Inputting genomic data into electronic health records is a goal for many electronic medical record providers, as personalized medicine advances allowing physicians to tailor-fit drugs based on a patient’s genes. By examining DNA from a person’s saliva, or in some cases blood, Pathway Genomics screens specific genes and provides information that relates to genetic disease, traits that impact heart health, possible drug response, nutrition and exercise response, as well as common health conditions.
“Our mission, and medical responsibility to the community, is to provide people with actionable and accurate genetic information they can use to maintain health and wellness,” Nova said. “Integrating our lab services into Practice Fusion’s EMR platform is a critical step in making this actionable genetic information more accessible to the physician, and ultimately, the patient.”
Founded in 2005, Martin said Practice Fusion provides a free, Web-based electronic health record application to physicians. Physician practices, often burdened with the mounting expenses of integrating costlier electronic health records into their day-to-day routine, can input their patients’ most vital information and easily track patients’ health trajectory.
Pathway Is the First
Practice Fusion boasts a network of about 150,000 medical professionals and about 60 million patients on the platform, and Pathway is the first genomic testing company to be listed among Practice Fusion’s more than 200 laboratory services vendors. “Reporting on a person’s genetic information is a critical ingredient in delivering highly personalized medical care to physicians and their patients,” said Todd Martin, Practice Fusion’s senior vice president of business development.
One avenue that Pathway will no longer pursue is direct-to-consumer testing, said Todd Johnson, Pathway Genomics’ chief commercial officer. The company previously dabbled in the wider personalized genomics market, announcing in 2010 a saliva collection kit that could be sold at Walgreens. A buyer could potentially purchase a test to determine his or her predisposition to genetic diseases or drug reactions. But the U.S. Food and Drug Administration wasn’t prepared to allow a widely commercialized, over-the-counter genetics test, so Pathway Genomics rerouted to focus on research and physician-centric approaches.
Working With Blue Shield
This direction shift has proven effective: Earlier this year, Pathway Genomics announced it joined Blue Shield of California’s Preferred Provider Network, which consists of an HMO network of more than 34,000 physicians and 290 hospitals, and a PPO network that includes more than 60,000 physicians and 351 hospitals.
It services about 3.3 million patients, and Pathway Genomics will be able to provide genetic testing to those in the network who need it.
Additionally, Pathway Genomics is currently involved in a large clinical trial.
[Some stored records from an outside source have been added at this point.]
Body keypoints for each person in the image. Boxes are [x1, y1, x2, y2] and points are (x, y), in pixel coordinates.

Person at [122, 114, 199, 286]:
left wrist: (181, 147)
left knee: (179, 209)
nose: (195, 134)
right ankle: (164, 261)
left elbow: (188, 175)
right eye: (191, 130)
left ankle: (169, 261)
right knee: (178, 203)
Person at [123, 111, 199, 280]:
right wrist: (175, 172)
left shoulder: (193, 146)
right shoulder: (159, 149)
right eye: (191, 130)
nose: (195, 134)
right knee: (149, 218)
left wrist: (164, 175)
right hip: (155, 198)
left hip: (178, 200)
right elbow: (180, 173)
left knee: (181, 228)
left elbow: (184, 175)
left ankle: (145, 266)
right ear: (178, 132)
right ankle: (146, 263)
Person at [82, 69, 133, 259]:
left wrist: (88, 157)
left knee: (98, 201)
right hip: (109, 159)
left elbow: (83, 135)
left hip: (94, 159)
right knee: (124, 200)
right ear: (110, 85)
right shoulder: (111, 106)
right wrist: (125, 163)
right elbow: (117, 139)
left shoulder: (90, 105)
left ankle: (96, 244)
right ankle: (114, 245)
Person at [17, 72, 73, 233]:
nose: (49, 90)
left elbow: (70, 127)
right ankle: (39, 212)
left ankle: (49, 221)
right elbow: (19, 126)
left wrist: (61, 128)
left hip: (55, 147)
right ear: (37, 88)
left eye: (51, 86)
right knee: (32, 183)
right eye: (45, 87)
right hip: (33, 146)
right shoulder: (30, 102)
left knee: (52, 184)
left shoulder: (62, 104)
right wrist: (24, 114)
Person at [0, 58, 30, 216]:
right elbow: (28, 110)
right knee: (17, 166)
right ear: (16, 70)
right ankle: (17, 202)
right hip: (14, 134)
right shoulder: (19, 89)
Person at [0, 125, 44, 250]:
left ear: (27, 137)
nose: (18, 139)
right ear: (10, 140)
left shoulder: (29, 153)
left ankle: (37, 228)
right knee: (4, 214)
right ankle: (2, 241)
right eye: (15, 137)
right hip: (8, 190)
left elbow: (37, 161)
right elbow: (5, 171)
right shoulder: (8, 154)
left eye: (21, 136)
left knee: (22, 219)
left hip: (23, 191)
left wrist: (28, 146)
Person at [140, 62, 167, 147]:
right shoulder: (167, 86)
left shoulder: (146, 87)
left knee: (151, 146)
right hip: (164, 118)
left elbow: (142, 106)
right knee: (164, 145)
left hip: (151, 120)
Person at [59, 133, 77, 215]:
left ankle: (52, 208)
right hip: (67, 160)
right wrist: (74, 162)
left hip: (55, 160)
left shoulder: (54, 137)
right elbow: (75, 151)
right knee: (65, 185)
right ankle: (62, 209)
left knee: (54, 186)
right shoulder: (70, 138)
Launched last summer, researchers at the Veterans Affairs San Diego Healthcare System began a clinical trial aimed at improving the health of obese veterans and focusing on the genetic associations of weight-loss and weight-regain.
Genomic and health record integration can be critical for medical research, said Joshua Denny, a biomedical informatics professor at Vanderbilt University who authored a paper about data-mining electronic health records.
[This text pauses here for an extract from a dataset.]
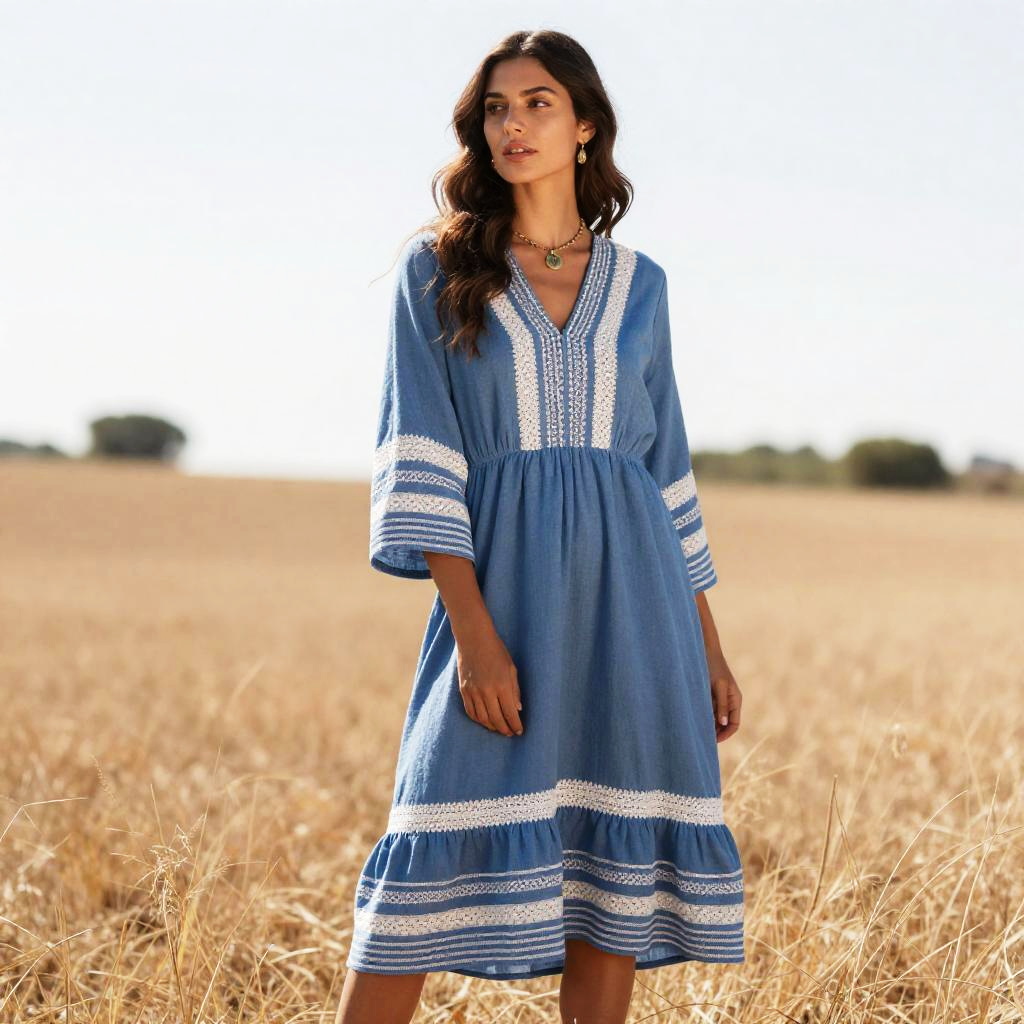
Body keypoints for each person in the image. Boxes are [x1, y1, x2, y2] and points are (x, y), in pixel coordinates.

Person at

Denny is a key participant in the government’s Electronic Medical Records and Genomics (eMERGE) Network, along with several research institutions around the country. The goal of eMERGE, which was formed in 2007 by the National Institutes of Health, is to study ways to integrate genomics with patient record data to create a more efficient and effective way to conduct research.
Researchers and physicians alike can use genomics information in health records to cut research costs by allowing several studies to be conducted on one individual, Denny said. He said that EHRs offer “a rich, real-world dataset that requires little additional funding to obtain.”
“The EHR model for genetic research offers several key advantages,” he said. “A primary advantage is cost.”